(Collected data entries)
---
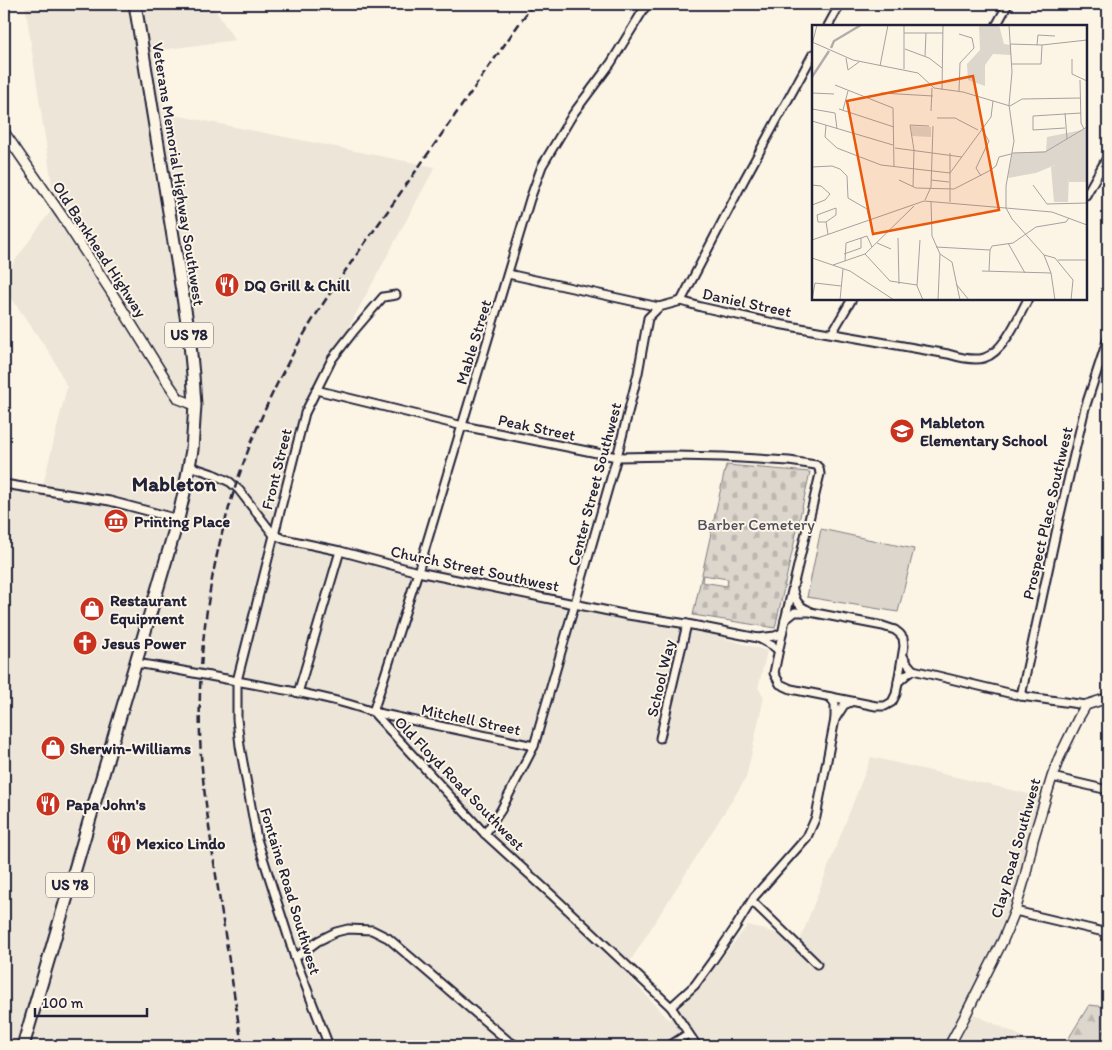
<svg xmlns="http://www.w3.org/2000/svg" width="1112" height="1050" viewBox="0 0 1112 1050" font-family="Itim,sans-serif">
	<defs>
		<pattern id="forest-firs" width="22" height="20" patternUnits="userSpaceOnUse" patternTransform="scale(1.25)"><rect width="22" height="20" fill="#dcd6cc"/><path d="M5 1l3.5 6h-7zM16 11l3.5 6h-7z" fill="#bcb7b0"/></pattern>
		<pattern id="cemetery-stones" width="16" height="16" patternUnits="userSpaceOnUse" patternTransform="scale(1.25)"><rect width="16" height="16" fill="#dcd6cc"/><path d="M2 7V4a2 2 0 0 1 4 0v3zM10 15v-3a2 2 0 0 1 4 0v3z" fill="#bcb7b0"/></pattern>
	</defs>
	<rect width="100%" height="100%" fill="#fcf5e5"/>
	<filter id="ink" filterUnits="userSpaceOnUse"><feTurbulence type="fractalNoise" baseFrequency=".02" numOctaves="2"/><feDisplacementMap in="SourceGraphic" scale="10" xChannelSelector="R" yChannelSelector="G"/><feConvolveMatrix kernelMatrix="1 2 1 2 8 2 1 2 1" color-interpolation-filters="sRGB"/></filter>
	<g filter="url(#ink)">
		<polygon fill="#ece5d8" points="25,4 211,4 235,40 153,51 165,113 435,167 310,399 296,446 280,532 680,625 767,651 758,688 764,697 746,778 624,971 669,1020 707,977 748,925 800,940 871,757 1041,797 1021,911 988,955 967,1011 1042,1046 4,1046 4,483 42,489 67,387 52,356 4,288 4,276 55,205"/>
		<polygon fill="url(#forest-firs)" stroke="#7f7c84" points="1089,1005 1108,1007 1108,1046 1064,1046"/>
		<path fill="url(#cemetery-stones)" stroke="#7f7c84" fill-rule="evenodd" d="M726,465L810,472L775,628L693,615ZM703,575L728,579L727,586L702,582Z"/>
		<polygon fill="#dcd6cc" stroke="#7f7c84" points="821,529 914,549 898,612 807,597"/>
		<g fill="none" stroke-linecap="round" stroke-linejoin="round">
			<defs>
				<g id="minor">
					<polyline points="828,26 840,4"/>
					<polyline points="996,26 1008,4"/>
					<polyline points="1086,195 1108,156"/>
					<path d="M508,274L659,307L681,301L701,307L778,324L948,354C958,357 974,361 984,358C1004,352 1019,316 1028,299"/>
					<polyline points="681,301 744,180 813,54"/>
					<polyline points="832,333 852,299"/>
					<polyline points="316,390 463,426 617,457 674,456 723,457 789,461 816,465 819,468 820,474 785,620"/>
					<polyline points="189,466 213,474 230,482 239,490 273,534 284,539 340,551 418,572 628,615 687,624 758,638 773,646 778,650"/>
					<polyline points="4,484 110,501 178,519"/>
					<path d="M793,590C795,600 798,606 808,610"/>
					<polygon points="795,612 810,612 883,626 895,630 900,634 903,638 904,646 896,694 892,702 885,706 876,706 791,689 780,684 774,673 785,620"/>
					<polyline points="758,638 775,636 782,633"/>
					<polyline points="903,656 907,663 913,670 1021,696 1086,705"/>
					<polyline points="136,663 172,669"/>
					<path d="M226,679C276,689 326,695 373,712L485,834L553,896L671,1007L697,1046"/>
					<polyline points="898,682 906,675 913,670"/>
					<polyline points="298,693 340,551"/>
					<polyline points="1021,696 1059,519 1085,408 1108,338"/>
					<polyline points="835,719 844,705 851,702"/>
					<polyline points="660,738 687,624"/>
					<polyline points="534,746 373,712 418,572 530,199 542,166 573,114 611,63 647,4"/>
					<polyline points="1052,777 1108,790"/>
					<polyline points="485,834 501,810 534,746 617,457 638,373 648,318 659,307"/>
					<polyline points="752,901 817,964"/>
					<polyline points="1015,911 1108,933"/>
					<polyline points="295,958 318,941 336,932 348,929 372,930 388,938 507,1040 517,1046"/>
					<polyline points="671,1007 695,985 711,963 735,928 754,897 807,837 816,817 835,719 835,704 830,697"/>
					<polyline points="329,1046 295,958 257,839 240,746 237,719 237,681 305,413 332,359 353,332 383,297 396,295"/>
					<polyline points="669,1046 688,1034"/>
				</g>
				<g id="tertiary">
					<polyline points="4,132 62,216 119,304 168,383 179,399 195,405"/>
					<polyline points="949,1046 964,1018 1003,940 1015,911 1025,877 1033,840 1052,777 1059,758 1079,717 1086,705 1108,698"/>
				</g>
				<polyline id="primary" points="23,1046 178,519 184,493 192,450 195,405 193,375 189,334 135,4"/>
			</defs>
			<use href="#minor" stroke="#22223b" stroke-width="11"/>
			<use href="#tertiary" stroke="#22223b" stroke-width="12"/>
			<use href="#primary" stroke="#22223b" stroke-width="15"/>
			<use href="#minor" stroke="#fcf5e5" stroke-width="7"/>
			<use href="#tertiary" stroke="#fcf5e5" stroke-width="9"/>
			<use href="#primary" stroke="#fcf5e5" stroke-width="11"/>
			<path stroke="#22223b" stroke-width="2.5" stroke-dasharray="8 4" stroke-linecap="butt" d="M242,1046C232,980 222,915 212,849C207,811 201,773 200,735C196,603 228,473 291,357C322,300 362,248 399,195C444,131 488,68 533,4"/>
			<defs>
				<polyline id="minor-bridge" points="172,669 226,679"/>
			</defs>
			<use href="#minor-bridge" stroke="#22223b" stroke-width="11" stroke-linecap="butt"/>
			<use href="#minor-bridge" stroke="#fcf5e5" stroke-width="7"/>
		</g>
	</g>
	<defs>
		<symbol id="restaurant-disc" viewBox="-11 -11 22 22"><circle r="9.5" fill="#c8321e" stroke="#fcf5e5"/><path d="M-5-6h1v4h1v-4h1v4h1v-4h1v5L-1.5 .5V6h-2V.5L-5-1ZM5-6V6H3V1.5H1.5Q1.5-4 5-6Z" fill="#fff"/></symbol>
		<symbol id="school-disc" viewBox="-11 -11 22 22"><circle r="9.5" fill="#c8321e" stroke="#fcf5e5"/><path d="M0-5L7-2L0 1L-7-2ZM-4 1L0 2.5L4 1V4Q0 6-4 4Z" fill="#fff"/></symbol>
		<symbol id="museum-disc" viewBox="-11 -11 22 22"><circle r="9.5" fill="#c8321e" stroke="#fcf5e5"/><path d="M0-6L6-3V-2H-6V-3ZM-5-1h2V3h-2ZM-1-1h2V3h-2ZM3-1h2V3H3ZM-6 4H6V6H-6Z" fill="#fff"/></symbol>
		<symbol id="shop-disc" viewBox="-11 -11 22 22"><circle r="9.5" fill="#c8321e" stroke="#fcf5e5"/><path d="M-5-2.5h2.3a2.7 3.5 0 0 1 5.4 0H5L5.5 6h-11ZM-1.5-2.5h3a1.5 2.3 0 0 0-3 0Z" fill="#fff"/></symbol>
		<symbol id="church-disc" viewBox="-11 -11 22 22"><circle r="9.5" fill="#c8321e" stroke="#fcf5e5"/><path d="M-1.2-6h2.4v3.5h3.3v2.4h-3.3V6h-2.4V-.1h-3.3v-2.4h3.3Z" fill="#fff"/></symbol>
	</defs>
	<g fill-rule="evenodd">
		<use href="#restaurant-disc" x="213" y="271" width="28" height="28"/>
		<use href="#school-disc" x="888" y="417" width="28" height="28"/>
		<use href="#museum-disc" x="102" y="507" width="28" height="28"/>
		<use href="#shop-disc" x="78" y="595" width="28" height="28"/>
		<use href="#church-disc" x="71" y="629" width="28" height="28"/>
		<use href="#shop-disc" x="39" y="734" width="28" height="28"/>
		<use href="#restaurant-disc" x="34" y="790" width="28" height="28"/>
		<use href="#restaurant-disc" x="105" y="829" width="28" height="28"/>
	</g>
	<g text-anchor="middle" stroke-width="4" stroke-linejoin="round" paint-order="stroke">
		<g fill="#fcf5e5" stroke="#63616e" stroke-width="1">
			<rect x="165" y="322.5" width="48" height="25" rx="4"/>
			<rect x="46" y="872.5" width="48" height="25" rx="4"/>
		</g>
		<g font-size="15" font-weight="bold" fill="#22223b">
			<text x="189" y="340">US 78</text>
			<text x="70" y="890">US 78</text>
		</g>
		<g font-size="16" fill="#22223b" stroke="#fcf5e5">
			<text transform="translate(179 174) rotate(81)" y="6">Veterans Memorial Highway Southwest</text>
			<text transform="translate(100 249) rotate(57)" y="6">Old Bankhead Highway</text>
			<text transform="translate(747 302) rotate(12)" y="6">Daniel Street</text>
			<text transform="translate(473 342) rotate(-73)" y="6">Mable Street</text>
			<text transform="translate(537 427) rotate(12)" y="6">Peak Street</text>
			<text transform="translate(276 469) rotate(-76)" y="6">Front Street</text>
			<text transform="translate(594 484) rotate(-75)" y="6">Center Street Southwest</text>
			<text transform="translate(1047 513) rotate(-77)" y="6">Prospect Place Southwest</text>
			<text transform="translate(475 568) rotate(12)" y="6">Church Street Southwest</text>
			<text transform="translate(660 678) rotate(-77)" y="6">School Way</text>
			<text transform="translate(471 719) rotate(12)" y="6">Mitchell Street</text>
			<text transform="translate(460 783) rotate(46)" y="6">Old Floyd Road Southwest</text>
			<text transform="translate(1015 848) rotate(-74)" y="6">Clay Road Southwest</text>
			<text transform="translate(291 891) rotate(73)" y="6">Fontaine Road Southwest</text>
		</g>
		<g font-size="16" font-weight="bold" fill="#22223b" stroke="#fcf5e5" text-anchor="start">
			<text x="244" y="291">DQ Grill &amp; Chill</text>
			<text x="920" y="428">Mableton<tspan x="920" dy="18">Elementary School</tspan></text>
			<text x="134" y="527">Printing Place</text>
			<text x="110" y="606">Restaurant<tspan x="110" dy="18">Equipment</tspan></text>
			<text x="102" y="649">Jesus Power</text>
			<text x="70" y="754">Sherwin-Williams</text>
			<text x="66" y="810">Papa John's</text>
			<text x="136" y="849">Mexico Lindo</text>
		</g>
		<g font-size="16" fill="#504f5f" stroke="#fcf5e5">
			<text x="756" y="530">Barber Cemetery</text>
		</g>
		<g font-size="21" font-weight="bold" fill="#22223b" stroke="#fcf5e5">
			<text x="174" y="491">Mableton</text>
		</g>
	</g>
	<g transform="translate(812 25)">
		<rect width="275" height="275" fill="#fcf5e5"/>
		<path d="M167,0H187L192,19L199,20V30L181,29L173,40V61L156,55L155,39L168,25ZM275,104V157H257V151L243,140L224,148L196,153L200,128L234,126L235,112Z" fill="#dcd6cc"/>
		<path d="M99,101L119,102V112L100,111Z" fill="#dcd6cc"/>
		<path d="M243,140H249L257,151L256,177H242L239,142Z" fill="#dcd6cc"/>
		<path d="M241,141H248L255,153H241Z" fill="#dcd6cc"/>
		<path fill="none" stroke="#b2adab" stroke-width="2.5" d="M19,23L22,16L49,0M0,52L17,26"/>
		<path fill="none" stroke="#a5a1a1" stroke-width="1" d="M92,0V44M197,0L200,47L197,80L202,116L194,161V183L200,194L232,230L239,248L243,275M92,8H131M147,9L160,13L162,23L148,38L147,66M0,17L41,35L106,48L122,63L151,67L198,81L210,74L269,73M198,19L230,20L275,15M0,20L5,0M225,20L226,10L243,11M93,24L117,33L130,43M113,31L114,8M34,33L36,45L47,37M260,34V49L275,56M200,39H229L230,20M68,41L76,0M268,55L269,98L272,104M23,60L81,83L82,142M130,65L131,0M0,68L22,69M69,68L121,71M0,84L23,88L25,104M27,84L82,102M31,85L36,66M119,86L120,63M253,88L255,114M125,93H143L166,105M0,96L81,120M14,100L13,112L25,123L69,140L138,148V128M169,103L177,116L164,143L169,151M253,103L221,105V91L269,88M83,123L150,132M200,128L233,127L275,102M0,142L20,141L28,144L35,151L36,173L55,184L57,193M87,155L104,163L142,164L177,146L184,141L187,132L199,129M119,155L137,157M0,160L9,161L18,169L13,175L0,180M221,160L235,179M101,162L102,125L98,100L117,101M113,175L119,162L121,101M119,176L120,211L128,229L140,237L148,275M138,177V148L179,92L181,76M235,179L275,178M14,197H6L5,190L24,183V190L14,197L16,209M86,213L87,259M0,215L112,176L240,187L275,200M108,215L105,261L111,275M65,218L79,224M196,218L213,248M124,222L178,225M178,225L180,221L201,218L224,202L254,197L257,193M32,229L49,223V213M53,229L78,256L105,260M232,230L243,233L261,255L259,275M0,233L38,246L82,275M246,235H275M33,236L34,218L55,211L60,222M21,240L53,229L102,181M170,246L239,248M177,246L178,225M144,259L157,275M0,275L3,258L29,261M28,275L31,244M126,275L128,229"/>
		<path fill="#e8590c" fill-opacity="0.15" stroke="#e8590c" stroke-width="2.5" d="M161,51L187,185L61,209L35,76Z"/>
		<rect width="275" height="275" fill="none" stroke="#22223b" stroke-width="2.5"/>
	</g>
	<rect width="1112" height="1050" fill="none" stroke="#fcf5e5" stroke-width="20"/>
	<rect x="10" y="10" width="1092" height="1030" fill="none" stroke="#22223b" stroke-width="2" filter="url(#ink)"/>
	<path d="M35 1008v8h112v-8" fill="none" stroke="#22223b" stroke-width="2.5"/>
	<text x="42" y="1008" font-size="15" fill="#22223b" stroke="#fcf5e5" stroke-width="4" paint-order="stroke">100 m</text>
</svg>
---
Gather all lines of the records that include the word "tertiary".

Your solution -
				<g id="tertiary">
			<use href="#tertiary" stroke="#22223b" stroke-width="12"/>
			<use href="#tertiary" stroke="#fcf5e5" stroke-width="9"/>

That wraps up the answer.